The former India cricketer's dissatisfaction with the bowlers' performance came to the fore following a four-wicket defeat to Rajasthan Royals in Dharamsala on Friday. It ended PBKS's slim hopes of making it to the play-offs despite having a potent bowling attack, including Arshdeep Singh, Kagiso Rabada and Sam Curran.
"The kind of bowling attack we had, especially the fast bowlers and even spinners, we should have bowled better in certain conditions. We didn't live up to the expectations as a bowling unit," said Jaffer during the post-match press conference.
Jaffer said he had great expectations from the squad but, unfortunately, it "underperformed".

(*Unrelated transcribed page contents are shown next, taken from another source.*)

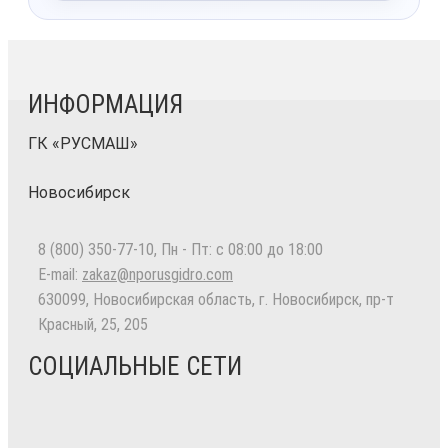
ИНФОРМАЦИЯ
ГК «РУСМАШ»
Новосибирск
8 (800) 350-77-10
, Пн - Пт: с 08:00 до 18:00
E-mail:
zakaz@nporusgidro.com
630099
,
Новосибирская область, г. Новосибирск
,
пр-т
Красный, 25, 205
СОЦИАЛЬНЫЕ СЕТИ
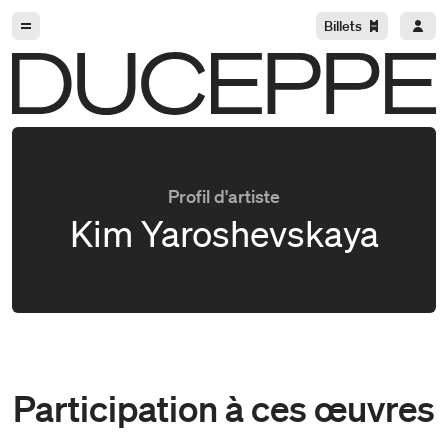
Aller à la navigation
Aller au contenu
Billets
Duceppe
Profil d'artiste
Kim Yaroshevskaya
Participation à ces œuvres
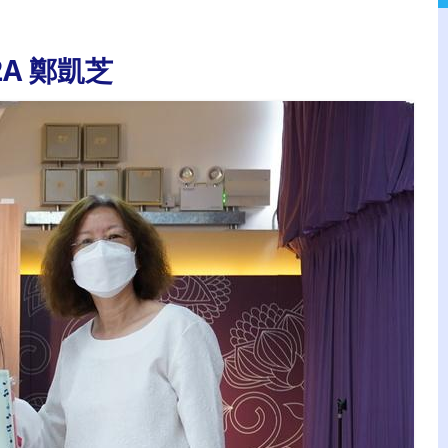
2A 鄭凱芝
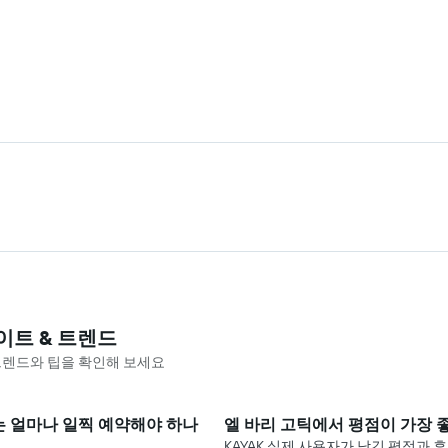
이트 & 트렌드
 트렌드와 팁을 확인해 보세요
는 얼마나 일찍 예약해야 하나
엘 바리 고틱에서 평점이 가장 
KAYAK 실제 사용자가 남긴 평점과 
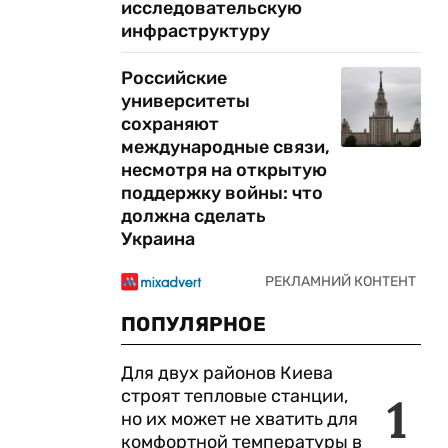
исследовательскую
инфраструктуру
,
Российские
университеты
сохраняют
международные связи,
несмотря на открытую
поддержку войны: что
должна сделать
Украина
ПОПУЛЯРНОЕ
Для двух районов Киева
строят тепловые станции,
1
но их может не хватить для
комфортной температуры в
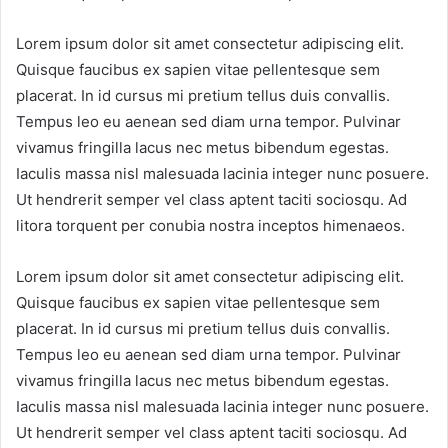
Lorem ipsum dolor sit amet consectetur adipiscing elit.
Quisque faucibus ex sapien vitae pellentesque sem
placerat. In id cursus mi pretium tellus duis convallis.
Tempus leo eu aenean sed diam urna tempor. Pulvinar
vivamus fringilla lacus nec metus bibendum egestas.
Iaculis massa nisl malesuada lacinia integer nunc posuere.
Ut hendrerit semper vel class aptent taciti sociosqu. Ad
litora torquent per conubia nostra inceptos himenaeos.
Lorem ipsum dolor sit amet consectetur adipiscing elit.
Quisque faucibus ex sapien vitae pellentesque sem
placerat. In id cursus mi pretium tellus duis convallis.
Tempus leo eu aenean sed diam urna tempor. Pulvinar
vivamus fringilla lacus nec metus bibendum egestas.
Iaculis massa nisl malesuada lacinia integer nunc posuere.
Ut hendrerit semper vel class aptent taciti sociosqu. Ad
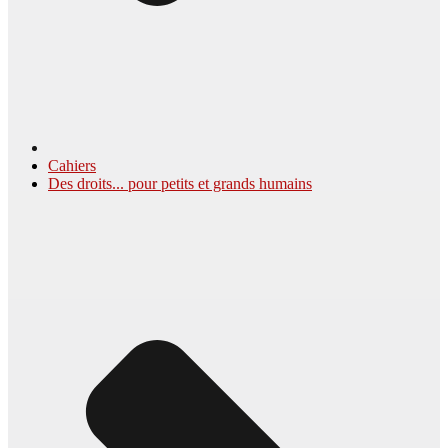
Cahiers
Des droits... pour petits et grands humains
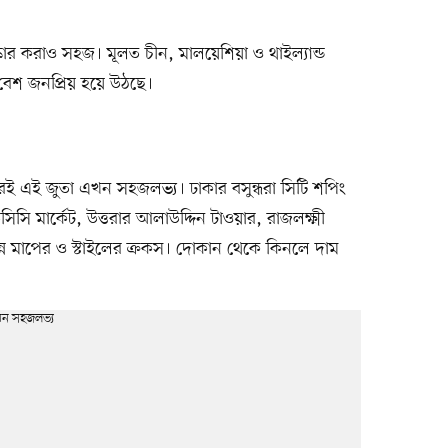
্কার করাও সহজ। মূলত চীন, মালয়েশিয়া ও থাইল্যান্ড
েশ জনপ্রিয় হয়ে উঠছে।
ই জুতা এখন সহজলভ্য। ঢাকার বসুন্ধরা সিটি শপিং
সিসি মার্কেট, উত্তরার আলাউদ্দিন টাওয়ার, রাজলক্ষ্মী
ভিন্ন মাপের ও স্টাইলের ক্রকস। দোকান থেকে কিনলে দাম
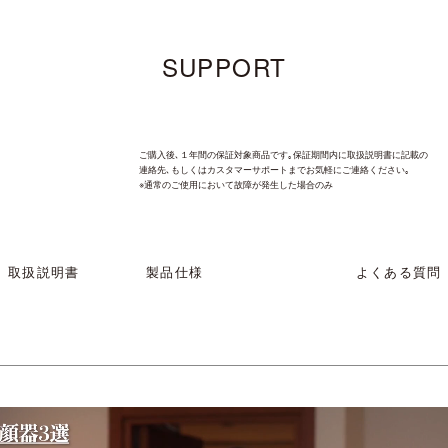
SUPPORT
ご購入後､１年間の保証対象商品です｡保証期間内に取扱説明書に記載の
連絡先､もしくはカスタマーサポートまでお気軽にご連絡ください｡
※通常のご使用において故障が発生した場合のみ
取扱説明書
製品仕様
よくある質問
製品仕様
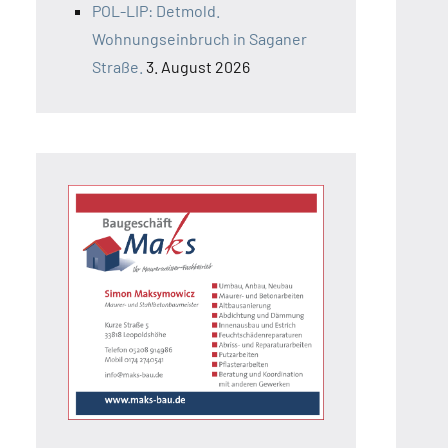
POL-LIP: Detmold.
Wohnungseinbruch in Saganer
Straße.
3. August 2026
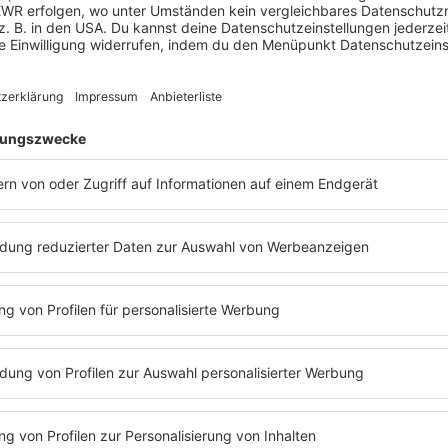
m X, nach dreiwöchigen Verhandlungen mit der Ukraine habe sein 
 nicht geschafft habe. Das umfassende Abkommen verbessere die
tische Rechte der mehr als 100.000 Mitglieder der ungarischen Mi
. Die Ukraine habe sich verpflichtet, die Änderungen in naher Zu
n Aktionsplan für den Weg zu einem EU-Beitritt festgehalten.
 eher russlandfreundlich und blockierte immer wieder EU-Vorhab
land erreichten einen Tiefpunkt.
enskyj
 Anfang der Woche bei seinem Antrittsbesuch bei Bundeskanzler F
it mit der Ukraine um Minderheitenrechte rasch beilegen lassen sol
r Selenskyj schon bald zu treffen. «Wir sind bereit, ein neues K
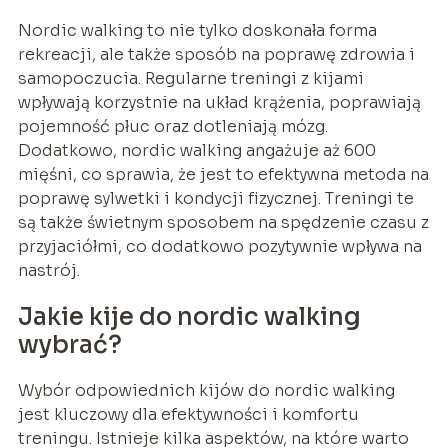
Nordic walking to nie tylko doskonała forma
rekreacji, ale także sposób na poprawę zdrowia i
samopoczucia. Regularne treningi z kijami
wpływają korzystnie na układ krążenia, poprawiają
pojemność płuc oraz dotleniają mózg.
Dodatkowo, nordic walking angażuje aż 600
mięśni, co sprawia, że jest to efektywna metoda na
poprawę sylwetki i kondycji fizycznej. Treningi te
są także świetnym sposobem na spędzenie czasu z
przyjaciółmi, co dodatkowo pozytywnie wpływa na
nastrój.
Jakie kije do nordic walking
wybrać?
Wybór odpowiednich kijów do nordic walking
jest kluczowy dla efektywności i komfortu
treningu. Istnieje kilka aspektów, na które warto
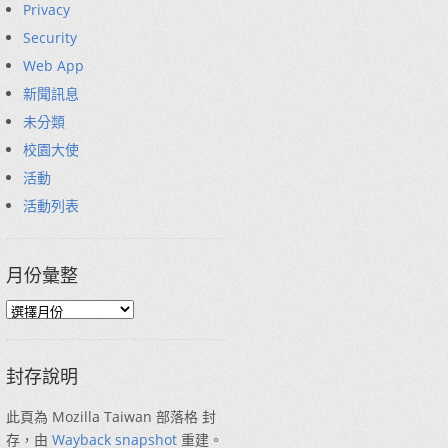
Privacy
Security
Web App
新聞訊息
未分類
校園大使
活動
活動列表
月份彙整
封存說明
此頁為 Mozilla Taiwan 部落格 封
存，由
Wayback snapshot
重建。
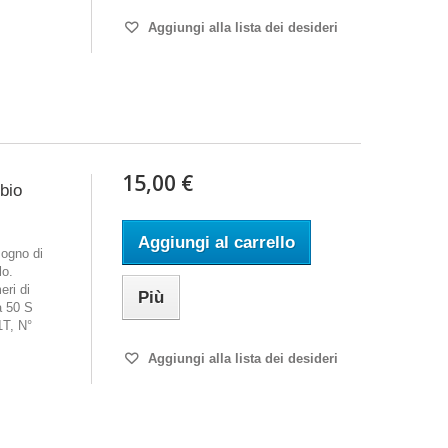
Aggiungi alla lista dei desideri
15,00 €
mbio
Aggiungi al carrello
ogno di
lo.
eri di
Più
a 50 S
T, N°
Aggiungi alla lista dei desideri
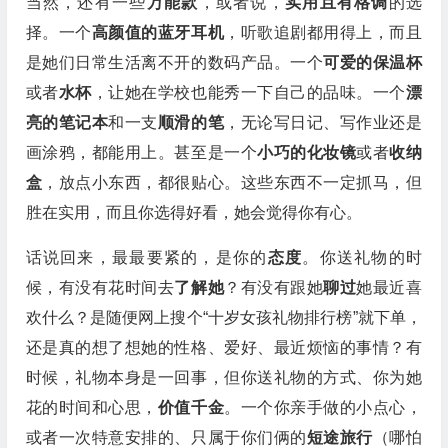
当然，还有一些
万能款
，或者说，
实用且有格调
的选
择。一个
高颜值的蓝牙耳机
，听歌追剧都用得上，而且
是她们日常生活离不开的数码产品。一个
可爱的保温杯
或者
水杯
，让她在学校也能秀一下自己的品味。一个
漂
亮的笔记本
和一支
顺滑的笔
，无论写日记、写作业还是
画涂鸦，都能用上。甚至是一个
小巧的化妆镜
或者
收纳
盒
，放点小东西，都很贴心。这些东西不一定抓马，但
胜在实用，而且你选得好看，她会觉得你有心。
话说回来，最最要紧的，是你的
态度
。你送礼物的时
候，有没有花时间去
了解她
？有没有跟她
聊过
她最近喜
欢什么？是随便网上搜个“十岁女孩礼物排行榜”就下单，
还是真的想了想她的性格、爱好、最近烦恼的事情？有
时候，礼物本身是一回事，但你送礼物的方式、你为她
花的时间和心思，
价值千金
。一个你亲手做的小点心，
或者一次特意安排的、只属于你们俩的
短途旅行
（哪怕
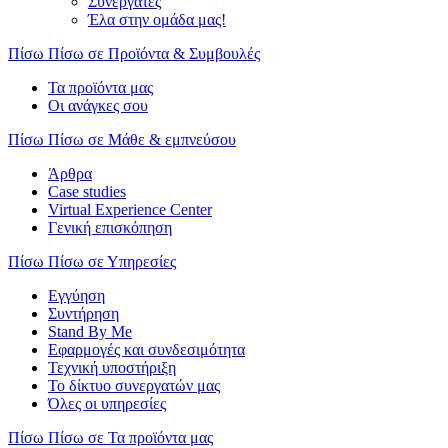
Συνεργάτες
Έλα στην ομάδα μας!
Πίσω
Πίσω σε Προϊόντα & Συμβουλές
Τα προϊόντα μας
Οι ανάγκες σου
Πίσω
Πίσω σε Μάθε & εμπνεύσου
Άρθρα
Case studies
Virtual Experience Center
Γενική επισκόπηση
Πίσω
Πίσω σε Υπηρεσίες
Εγγύηση
Συντήρηση
Stand By Me
Εφαρμογές και συνδεσιμότητα
Τεχνική υποστήριξη
Το δίκτυο συνεργατών μας
Όλες οι υπηρεσίες
Πίσω
Πίσω σε Τα προϊόντα μας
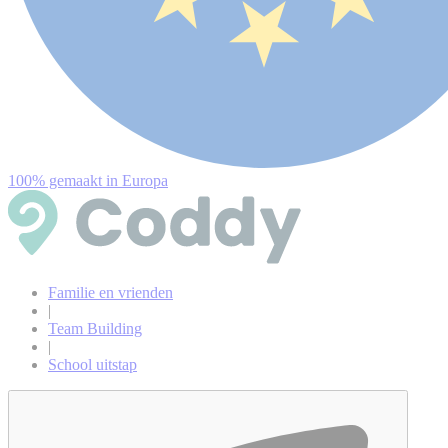
100% gemaakt in Europa
Familie en vrienden
|
Team Building
|
School uitstap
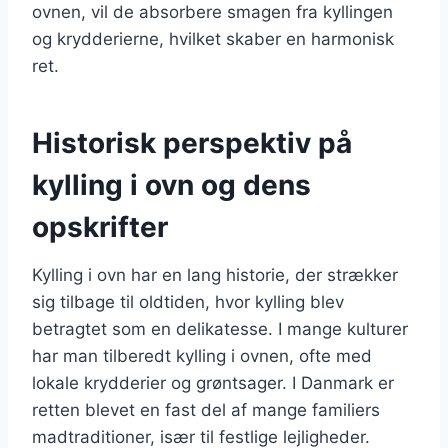
ovnen, vil de absorbere smagen fra kyllingen
og krydderierne, hvilket skaber en harmonisk
ret.
Historisk perspektiv på
kylling i ovn og dens
opskrifter
Kylling i ovn har en lang historie, der strækker
sig tilbage til oldtiden, hvor kylling blev
betragtet som en delikatesse. I mange kulturer
har man tilberedt kylling i ovnen, ofte med
lokale krydderier og grøntsager. I Danmark er
retten blevet en fast del af mange familiers
madtraditioner, især til festlige lejligheder.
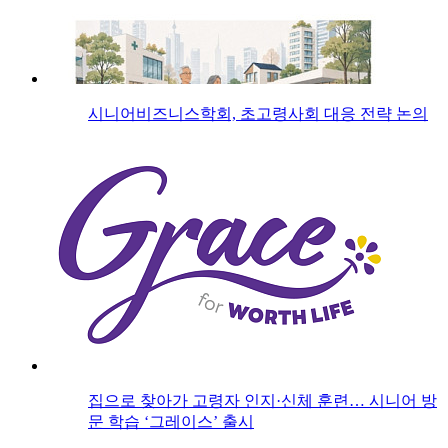
시니어비즈니스학회, 초고령사회 대응 전략 논의
집으로 찾아가 고령자 인지·신체 훈련… 시니어 방
문 학습 ‘그레이스’ 출시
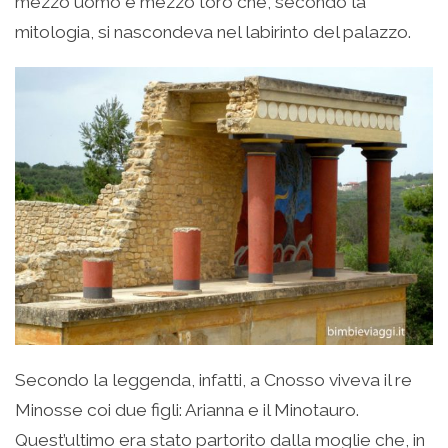
mezzo uomo e mezzo toro che, secondo la
mitologia, si nascondeva nel labirinto del palazzo.
Secondo la leggenda, infatti, a Cnosso viveva il re
Minosse coi due figli: Arianna e il Minotauro.
Quest’ultimo era stato partorito dalla moglie che, in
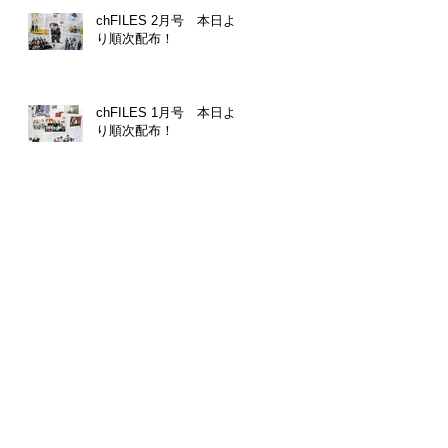
chFILES 2月号 本日よ
り順次配布！
chFILES 1月号 本日よ
り順次配布！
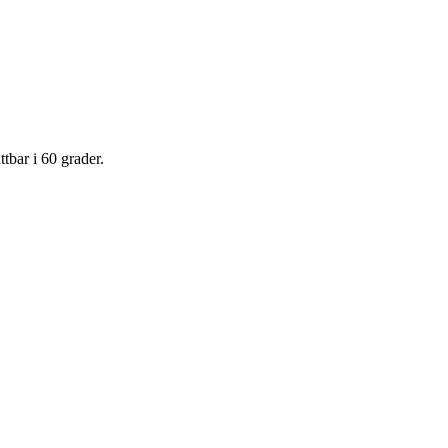
tbar i 60 grader.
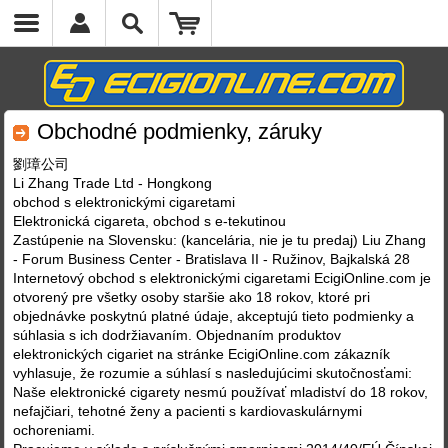
Obchodné podmienky, záruky
劉璋公司
Li Zhang Trade Ltd - Hongkong
obchod s elektronickými cigaretami
Elektronická cigareta, obchod s e-tekutinou
Zastúpenie na Slovensku: (kancelária, nie je tu predaj) Liu Zhang
- Forum Business Center - Bratislava II - Ružinov, Bajkalská 28
Internetový obchod s elektronickými cigaretami EcigiOnline.com je
otvorený pre všetky osoby staršie ako 18 rokov, ktoré pri
objednávke poskytnú platné údaje, akceptujú tieto podmienky a
súhlasia s ich dodržiavaním. Objednaním produktov
elektronických cigariet na stránke EcigiOnline.com zákazník
vyhlasuje, že rozumie a súhlasí s nasledujúcimi skutočnosťami:
Naše elektronické cigarety nesmú používať mladiství do 18 rokov,
nefajčiari, tehotné ženy a pacienti s kardiovaskulárnymi
ochoreniami.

"It's a disappointing season, without a doubt. With the kind of squad that we had I think we needed to be in the top half of the table. I think we have definitely underperformed."
One of the key reasons, Jaffer pointed out, was the inability of the batters and bowlers to perform as a unit, especially in close games, all through the season.
"We should have won a couple of tight games but, like I said earlier also, the batting and bowling hasn't clicked together; so that was the case throughout (the season).
"Bowling sometimes let us down; initially, the batting wasn't clicking. So it hasn't clicked together, if I want to put it simply. I do not want to get into the nitty-gritty but we have not played that perfect game apart from that Delhi (Capitals) game where we won by 30-odd runs. Every game was a tight one, whether we won or lost."
Jaffer indicated he wasn't really happy with the Mohali wicket, which he said was batting-friendly.
"Even though we play in Mohali (home ground), which has batting-friendly conditions, it's tough for the bowlers without a doubt," said Jaffer.
The 45-year-old, who played 31 Tests, also expressed his disappointment with Australian top-order batter Matthew Short, who played six games but scored just 117, averaging 19.5.
"We played Matthew Short thinking that the (Mohali) wicket will suit him. Like I said, Mohali is one of the better wickets similar to where he plays in Australia. But he didn't get going. Then we played (Sikandar) Raza."
He also said injuries to key batters, especially England's Liam Livingstone and skipper Shikhar Dhawan, played a big role in upsetting the team's game plan.
"Considering the situation there was, Livi (Livingstone) wasn't there at the start (due to injury) and when Levi came in, we thought we needed to go top heavy. And, then, Shikhar got injured. So we had to play Short because we were missing one player there (at the top). We need to put an opener there. So those were the circumstances."